Tonye Princewill

January 6, 2012

Unemployment: The devil is in the details(2)

By Prince Tonye Princewill
IMPLICITLY, the policy initiatives enunciated in the President’s 2012 Budget address reflect similar reasoning. Instead of simply funding pre-existing programmes, the Jonathan administration appears to be formulating its own distinctive approach to the unemployment problem.

In the 2011 Budget, for example, the Federal Government introduced the National Job Creation Scheme and seeded it with N50 billion. Now, the President assured legislators, “the implementation of this programme has commenced in earnest”.

Provided for in the 2012 Budget as well, is the Youth Enterprise With Innovation In Nigeria (You Win) Programme. You Win was launched in Abuja last October, the President reported, and has since been commissioned “across the six Geopolitical zones.” It is expected to create about 100,000 jobs.

These programmes are timely and crucially important. The unemployment crisis is deepening daily. So any effort the Federal Government makes, deserve vigorous applause and unqualified support from all sectors of the society.

But while these measures are impressive, they are also very conventional—cut more or less from the same mould as those of previous administrations. If the advance of this social hydra is to be halted and the monster ultimately slain, the Government will have to expand its horizons.

First, I am uneasy with the figures of the National Bureau of Statistics. I don’t have evidence to the contrary, but I doubt whether the picture they paint is statistically accurate. I’m not sure anyone in Government knows how many unemployed Nigerians there are—not to mention who they are.

The “who” in this equation is critical, because it determines specific content of programmes and projects designed to alleviate unemployment. There ought to be a very comprehensive assessment of skills in the labour force, for example, among Nigerians both at home and abroad.

These, in their turn, will need to be matched with the skills and technical training that are required, not only in the public and private sectors but also over a projected period in the future—based on Nigeria’s mid-term and long-term economic and industrial objectives.

Having made this suggestion though, I must also  hasten to stress that the time has long past for debating statistics. While accurate census data is vital for the formulation of effective policy, there are certain givens in the equation that must form the basis for urgent action.

We know, for instance, that there are hundreds, no  thousands of Nigerians  living abroad who have capital, intelligence, insight and experience that could contribute substantially to national economic and industrial growth. These sons and daughters need to be called home.

It is also beyond debate, that agriculture must be central to any serious employment strategy. But at this juncture, I must depart radically from conventional wisdom, as reflected in the President’s Budget Speech: That the solution lies in “mechanization”.

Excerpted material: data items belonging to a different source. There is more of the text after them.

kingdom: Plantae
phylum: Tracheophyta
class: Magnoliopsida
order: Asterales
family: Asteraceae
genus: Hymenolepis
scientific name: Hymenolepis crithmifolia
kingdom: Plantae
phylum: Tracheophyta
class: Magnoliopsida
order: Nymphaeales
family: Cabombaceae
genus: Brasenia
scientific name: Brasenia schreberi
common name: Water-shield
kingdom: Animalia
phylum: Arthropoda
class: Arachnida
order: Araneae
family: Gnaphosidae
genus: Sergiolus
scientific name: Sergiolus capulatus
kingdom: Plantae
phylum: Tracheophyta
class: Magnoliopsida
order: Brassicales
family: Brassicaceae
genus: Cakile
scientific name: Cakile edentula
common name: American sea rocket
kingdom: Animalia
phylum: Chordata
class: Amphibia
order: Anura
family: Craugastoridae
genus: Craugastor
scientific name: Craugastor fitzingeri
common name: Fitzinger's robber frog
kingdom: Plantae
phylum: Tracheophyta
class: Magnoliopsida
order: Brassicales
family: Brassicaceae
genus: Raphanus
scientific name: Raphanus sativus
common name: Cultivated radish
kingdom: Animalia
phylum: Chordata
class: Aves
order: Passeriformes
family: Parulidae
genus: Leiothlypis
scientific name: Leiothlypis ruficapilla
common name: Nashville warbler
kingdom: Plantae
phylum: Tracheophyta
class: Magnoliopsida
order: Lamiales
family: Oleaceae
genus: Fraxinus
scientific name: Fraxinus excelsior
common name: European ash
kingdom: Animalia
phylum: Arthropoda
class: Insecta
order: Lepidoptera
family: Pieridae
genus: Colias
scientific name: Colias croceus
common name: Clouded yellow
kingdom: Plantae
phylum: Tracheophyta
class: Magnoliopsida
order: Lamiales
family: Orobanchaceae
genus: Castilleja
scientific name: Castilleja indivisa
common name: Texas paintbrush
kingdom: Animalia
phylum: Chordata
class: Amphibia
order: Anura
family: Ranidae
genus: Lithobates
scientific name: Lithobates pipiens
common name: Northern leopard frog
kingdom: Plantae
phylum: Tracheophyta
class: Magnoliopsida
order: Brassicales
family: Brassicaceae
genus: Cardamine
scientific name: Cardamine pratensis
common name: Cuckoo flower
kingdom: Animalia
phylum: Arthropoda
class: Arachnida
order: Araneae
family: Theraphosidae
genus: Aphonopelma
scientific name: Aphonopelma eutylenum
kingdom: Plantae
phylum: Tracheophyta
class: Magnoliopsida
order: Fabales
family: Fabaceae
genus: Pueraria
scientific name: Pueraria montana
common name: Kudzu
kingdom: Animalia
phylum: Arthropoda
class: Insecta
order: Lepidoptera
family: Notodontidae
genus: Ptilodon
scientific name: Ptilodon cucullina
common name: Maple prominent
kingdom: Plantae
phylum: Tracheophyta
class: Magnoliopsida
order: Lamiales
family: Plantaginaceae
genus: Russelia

“Mechanization” refers to the use of machines, such as tractors and motorised harvesters, to sustain agricultural activity. We will obviously have to do this eventually. But policy makers should be reminded that machines are labour-saving devices: And we are deeply mired in a crisis of unemployment!

Instead, Government needs to encourage and support subsistence agriculture. Only subsistence farming, based on manual labour and elementary machinery, can make any appreciable inroads into the unemployment problem. We have countless engineers, who can design simple farm implements.

Remember, our traditional agricultural methods have been with us for many centuries, during which they supported huge populations—millions of which were sent to North and South America where, ironically, they produced agricultural surpluses, often using traditional African techniques.

Secondly, almost all of the industrialised nations were producing food surpluses before tractors and other modern machinery were invented. They used simple farm implements, such as animal drawn plows, hoes and and hand-held reapers.

There is no reason why we cannot do the same, at least until our industrial sector can manufacture farm machinery and thus absorb some of the workers mechanisation will uprooted and displaced.

Another given that policy makers should incorporate into their strategies, is the “informal sector”. Ishola Akintoye, writing in the European Journal of Economic, Finance and Administrative Science, describes this sector as “unorganised, unregulated, mostly legal, but unregistered”.

In Nigeria, he says, the informal sector accounts for about 70 percent of total industrial employment. Consequently, policies aimed at this segment of the labour force—such as making easy credit available—would have a major impact on unemployment.

Finally, I also urge Government and private employers to consider shift-working. This, as Ozioma Unegbu recently explained in Business Day, entails working employees fewer hours and rotating schedules—so that establishments can absorb more workers.  The government can review each case and consider deploying incentives – where essential. Nigeria needs jobs and we need them now.